Ydo leaned forward, her chin upon her hand, and surveyed him with a humorous, unabashed and admiring scrutiny. "Brother in kind if not in kin, little brother of the wild, you are great. But do you mean what you say? Are you really willing to run the chance of giving up a fortune to protect—"
"Nonsense!" he broke in roughly. "Don't go any further. There's no use in talking the thing over." He again sank into somber silence.
But Ydo was apparently unmoved. "There is one thing I meant to ask you this afternoon," she said, "but since I shall probably not have an opportunity to do so I want my curiosity appeased. Why is that mine called The Veiled Mariposa? Did you happen to find out?"
"Yes," he answered, still entirely without interest. "Because, as the maps and photographs show, the only way to reach it is by a little hidden trail just back of a waterfall. You would never suspect it. I happened on it by the merest chance, followed it, and discovered that the mine lay behind this mountain cascade."

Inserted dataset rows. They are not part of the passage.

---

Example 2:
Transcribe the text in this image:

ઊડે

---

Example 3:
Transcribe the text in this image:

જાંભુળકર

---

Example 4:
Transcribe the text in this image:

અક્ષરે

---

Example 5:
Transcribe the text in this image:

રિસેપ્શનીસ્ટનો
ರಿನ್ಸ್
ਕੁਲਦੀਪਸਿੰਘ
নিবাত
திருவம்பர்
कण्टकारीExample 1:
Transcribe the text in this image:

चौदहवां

"Ah, beautiful!" Ydo clapped her hands. "I remember, I am sure, the very cascade. Although perhaps not, there were many."

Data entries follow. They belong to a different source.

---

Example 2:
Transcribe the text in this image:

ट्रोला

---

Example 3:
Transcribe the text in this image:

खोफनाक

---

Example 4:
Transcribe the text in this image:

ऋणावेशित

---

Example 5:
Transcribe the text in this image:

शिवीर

"You have been on the ground then?" he asked.
"Ah, yes, with prospectors. But," with a shrug of the shoulders, "we were not so lucky as you."
"The interview for the afternoon is of course off," he said, rising heavily and stretching out his hand for his hat.
"I suppose so," conceded Ydo. She smiled and sighed. "The pretty little coup I had planned is smashed. I have been arranging it for weeks, ever since I learned that you were interested in—But the gods have decreed it differently and have taken the matter into their own hands. Ah, well! But I shall hear again from you to‑day; and you will hear from me."